Shirley Ramsay Room dedication

Experiencing a piece of world history and making history for COTA Victoria were two things life member Shirley Ramsay touched upon when she visited us last month.

Shirley attended COTA Victoria’s headquarters in central Melbourne for the dedication of the Shirley Ramsay Room – one of our two main meeting rooms.

Shirley occupies a unique place in the COTA Victoria story. She joined the organisation in 1962, then known as the Old People’s Welfare Council of Victoria, to establish our information service.

The following year, the staff association of Melbourne department store Georges provided funding for Shirley to travel to England and the United States. A social worker, Shirley was keen to learn how overseas counterpart organisations worked.
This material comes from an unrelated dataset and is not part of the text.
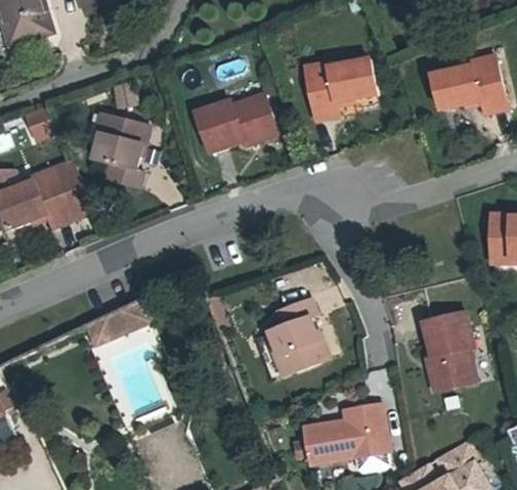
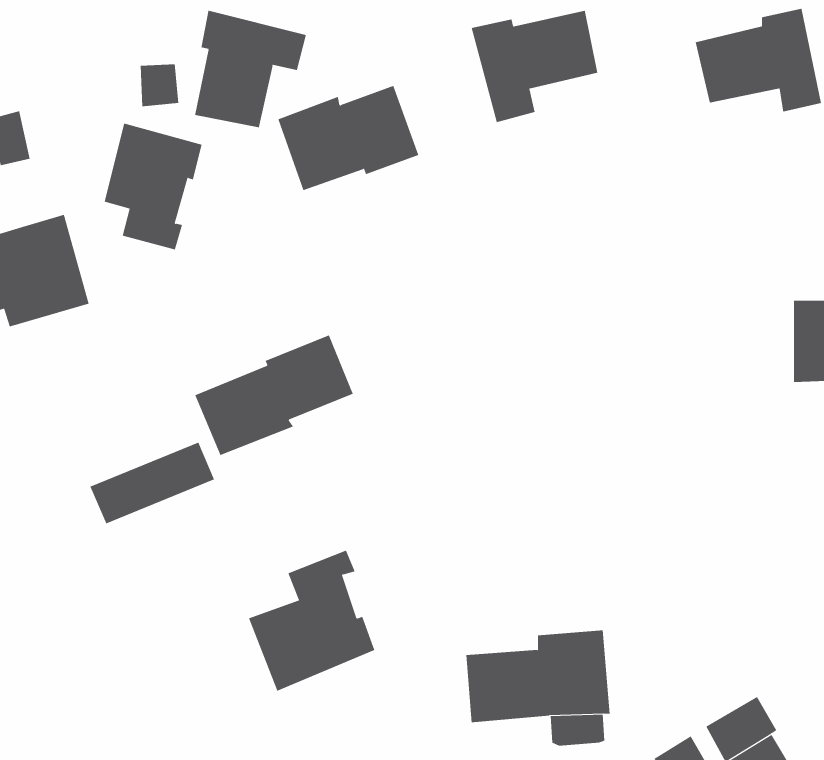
building: none -> [195,10,307,128]
building: none -> [195,335,353,456]
building: [258,302,331,383] -> [248,550,375,691]
building: [420,316,476,396] -> none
She had not counted on everything coming to a halt when she was in Los Angeles the day US President John F Kennedy was assassinated. As an outsider, Shirley felt at a loss among Americans mourning the death of one of the key figures in history.

“I did not want to intrude on their grief, so I kept to myself,” she recalls.

What Shirley learned from her trip provided key insights for the Old People’s Welfare Council. It became the Victorian Council of the Ageing in the late 1960s, with Shirley at its helm as Director.

Looking for new challenges, in the late 1960s Shirley moved on to work for Nunawading Council in its social work department. She returned to COTA Victoria in the late 1980s, firstly as a member of the Board and then working part-time for Seniors Information Victoria.

Shirley retired from COTA Victoria in the last 1990s and was recognised by the Board in 2011 with life membership.